NRW-Gericht verbietet Gemeinschaftsschule

Münster/Düsseldorf (Mc) Die rot-grüne Regierung in NRW hat eine schulpolitische Niederlage erlitten: Das Oberverwaltungsgericht (OVG) in Münster hat die Einrichtung der umstrittenen Gemeinschaftsschule im sauerländischen Finnentrop für rechtswidrig erklärt.

Schulministerin Sylvia Löhrmann (Grüne) erklärte, sie hätte sich eine andere Entscheidung gewünscht. Nun würden Haupt- und Realschule in Finnentrop nicht aufgelöst, und Kinder, die aufs Gymnasium strebten, könnten in Nachbarstädten angemeldet werden. Das Schulministerium arbeite mit Hochdruck an einer gesetzlichen Grundlage für die Gemeinschaftschule.

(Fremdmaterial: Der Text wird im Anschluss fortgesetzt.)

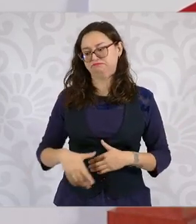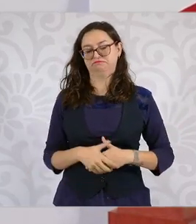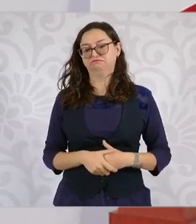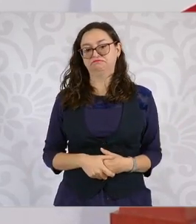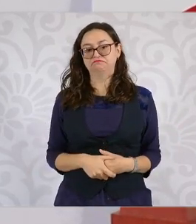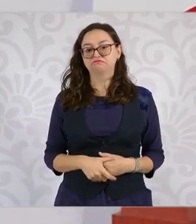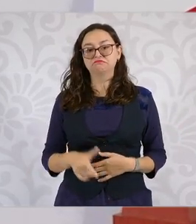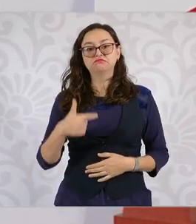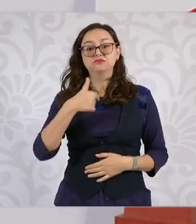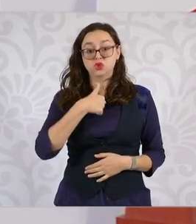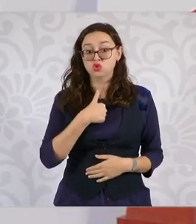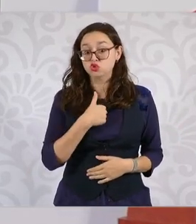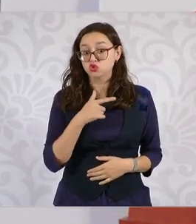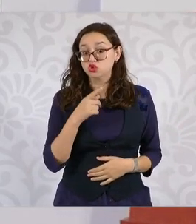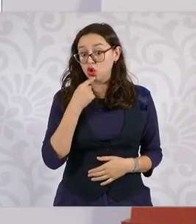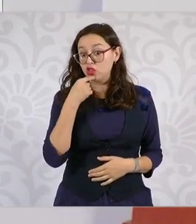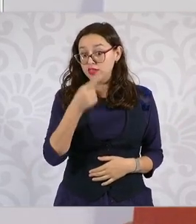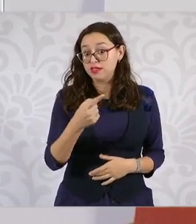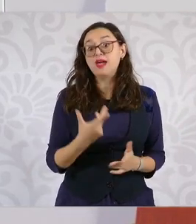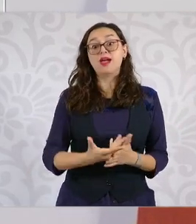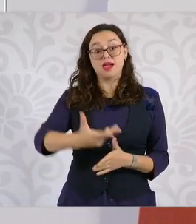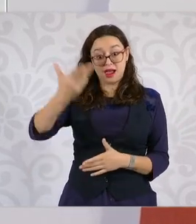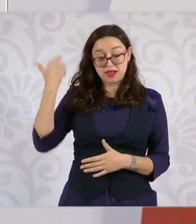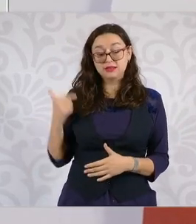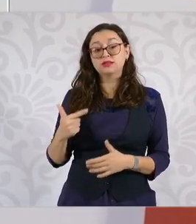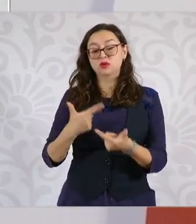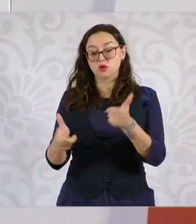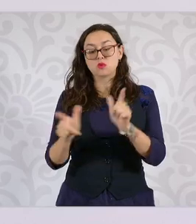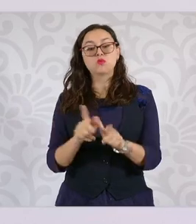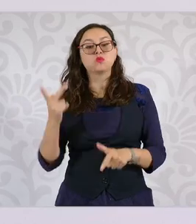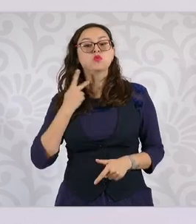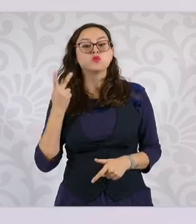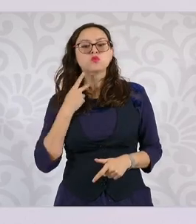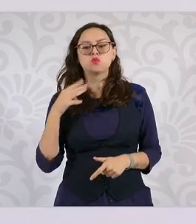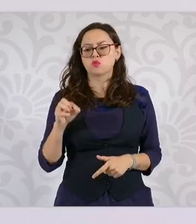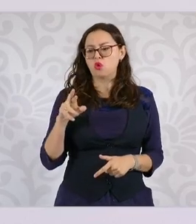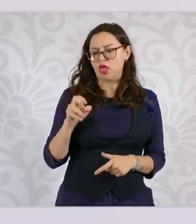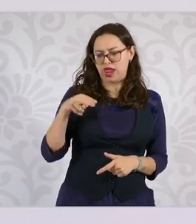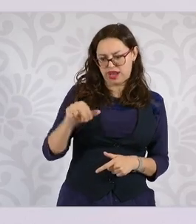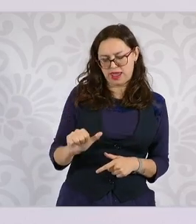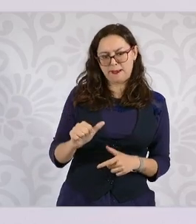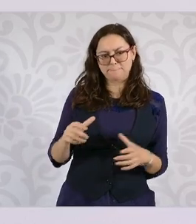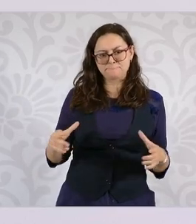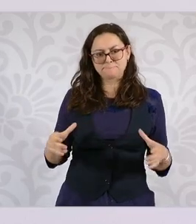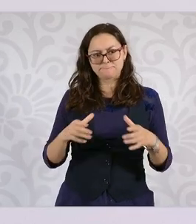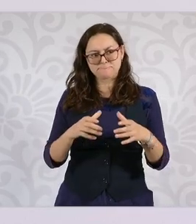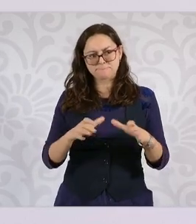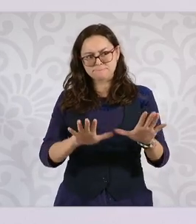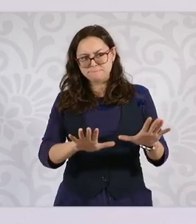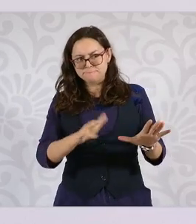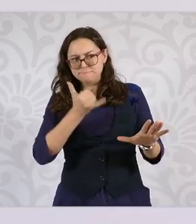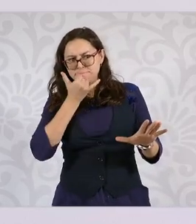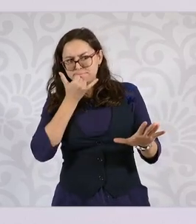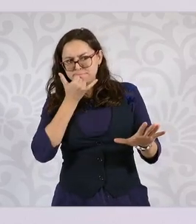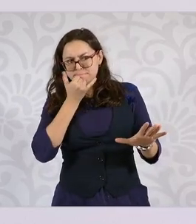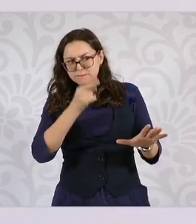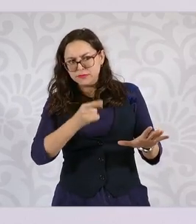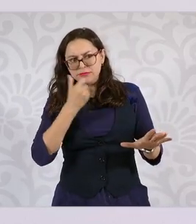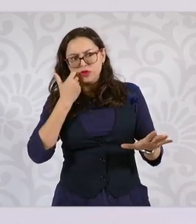que había empresarios que y yo dije bueno, ver, se separan de su empresa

Die fehlende gesetzliche Grundlage hatte das OVG beanstandet. Die Genehmigung im Wege eines Schulversuchs sei rechtswidrig. Der Vorsitzende des NRW-Philologenverbandes, Peter Silbernagel, erklärte, das Urteil zeige, dass es falsch sei, Schulversuche mit heißer Nadel zu stricken. Er erwarte einen soliden parlamentarischen Prozess und ein Ende der "Windhundrennen" zur Auflösung gewachsener Schulstrukturen.

CDU-Oppositionsführer Karl-Josef Laumann kritisierte die "politische Stümperei" der rot-grünen Landesregierung. Für FDP-Fraktionschef Gerhard Papke ist der Versuch gescheitert, auf kaltem Wege die Weichen in Richtung Einheitsschule zu stellen.
(Quelle: RP)

Die Familien-Partei NRW fordert:

Ein dem Stand der kindlichen Entwicklung angepasstes humanes Schulsystem mit individuellen Fördermöglichkeiten. Bildung hat gemäß Begabung zu erfolgen. Die Wahlfreiheit der Schultypen muss für Eltern und Kinder gewährleistet werden. Schüler, Eltern und Lehrkräfte müssen  verlässliche und dauerhafte Schulformen haben. Reformen dürfen nicht auf dem Rücken der Kinder ausgetragen werden.